▸ **Items from a dataset**
_ _ _ _ _ _ _
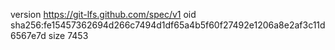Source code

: version https://git-lfs.github.com/spec/v1
oid sha256:fe15457362694d266c7494d1df65a4b5f60f27492e1206a8e2af3c11d6567e7d
size 7453

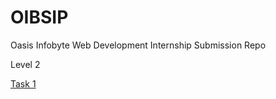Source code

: # OIBSIP
Oasis Infobyte Web Development Internship Submission Repo

Level 2

[Task 1](https://oasis.ajaykumarvarma.in/LEVEL-2_TASK_1/index.html)
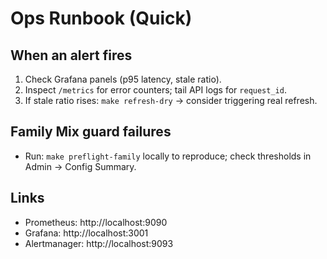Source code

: # Ops Runbook (Quick)

## When an alert fires
1) Check Grafana panels (p95 latency, stale ratio).
2) Inspect `/metrics` for error counters; tail API logs for `request_id`.
3) If stale ratio rises: `make refresh-dry` → consider triggering real refresh.

## Family Mix guard failures
- Run: `make preflight-family` locally to reproduce; check thresholds in Admin → Config Summary.

## Links
- Prometheus: http://localhost:9090
- Grafana:    http://localhost:3001
- Alertmanager: http://localhost:9093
_ _ _ _ _ _ _
▸ **INSTRUCTIONS TO FOLLOW**
Using the records above, print exactly the lines between the ones containing "Oasis Infobyte Web" and "for error counters;", inclusive, and nothing else; no pictures.

▸ **SOLUTION TO THIS EXERCISE**
Oasis Infobyte Web Development Internship Submission Repo

Level 2

[Task 1](https://oasis.ajaykumarvarma.in/LEVEL-2_TASK_1/index.html)
Source code

: # Ops Runbook (Quick)

## When an alert fires
1) Check Grafana panels (p95 latency, stale ratio).
2) Inspect `/metrics` for error counters; tail API logs for `request_id`.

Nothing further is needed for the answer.